Джулия поставила диск с уже родившимися девочками.

— Видишь — здесь им два дня. Они родились через тридцать три недели, потому что у меня матка плохо развивалась из-за рубцов и дети перестали расти. Снимали Джейн и Питер. Они были мне опорой.

— Опорой мог быть я, — с обидой произнес Макс, и ей стало стыдно.

— Макс, откуда я знала? Ты всегда был против детей.

— Ты могла бы меня спросить. Дать мне шанс.

Да, могла. Но не спросила, и теперь поздно это изменить. Но извиниться не поздно. Джулия повернулась к Максу и взяла его за руку.

— Мне действительно очень жаль, — сказала она и заставила себя посмотреть ему в глаза, хотя знала, как он зол на нее. Но увидела не гнев, а боль. — Макс? — прошептала она, а он отнял руку и встал.

— Давай продолжим в другой раз. — С этими словами он пошел к двери.

Она услышала, как он поднимается наверх, услышала, как закрылась дверь ванной и зажурчала вода.

Джулия со вздохом выключила плеер, поставила перед камином решетку и вымыла чашки и тарелки. Затем вывела Мэрфи погулять перед тем, как запереть его на кухне. У себя в спальне она услышала, как Макс выключил душ, вышел из ванной и тихо прикрыл дверь своей комнаты.

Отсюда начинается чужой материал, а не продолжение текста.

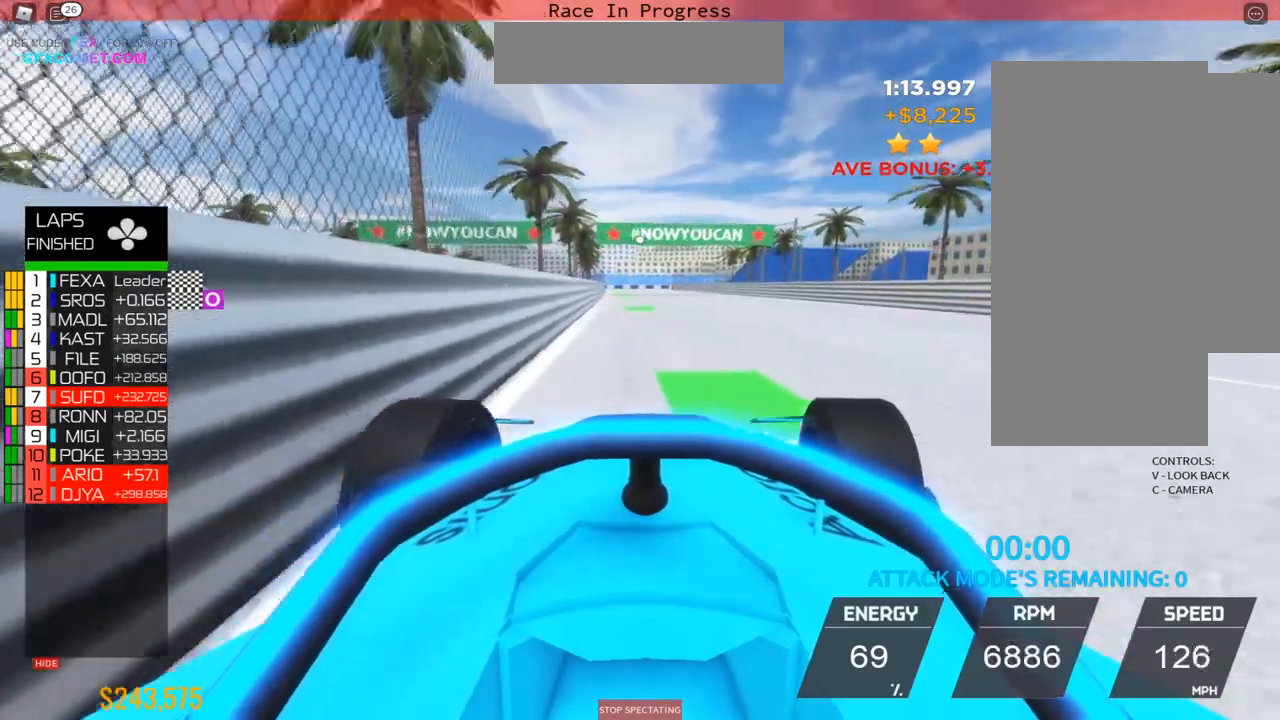
{"buttons": [], "left_stick": "center", "events": [[33, "left_stick", "left"], [183, "left_stick", "center"], [217, "L2", "down"], [300, "left_stick", "up"], [350, "left_stick", "center"], [433, "L2", "up"]]}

Джулия долго не могла уснуть, а проснулась от стука двери и голоса Макса, зовущего собаку. День едва начался, и в смутном свете она, приподнявшись на локте, увидела в окне Макса — он в спортивных штанах и футболке бежал по аллейке, а за ним трусцой следовал Мэрфи. Вот он свернул к холму, пробежал по мосту через реку и скрылся из виду вместе с Мэрфи.

Джулия не знала, что именно произошло, но чувствовала: произошло что-то непонятное, и она не знает, как спросить, в чем дело. Возможно, со временем он ей все объяснит.


Макс бежал по тропинке, ведущей из деревни, потом повернул налево, пересек поле и пробежал по железному мосту через реку, потом вьющаяся тропа привела его снова в деревню. Пробежка заняла у него двадцать минут, сняла остроту напряжения и отвлекла от бесконечных спутанных мыслей.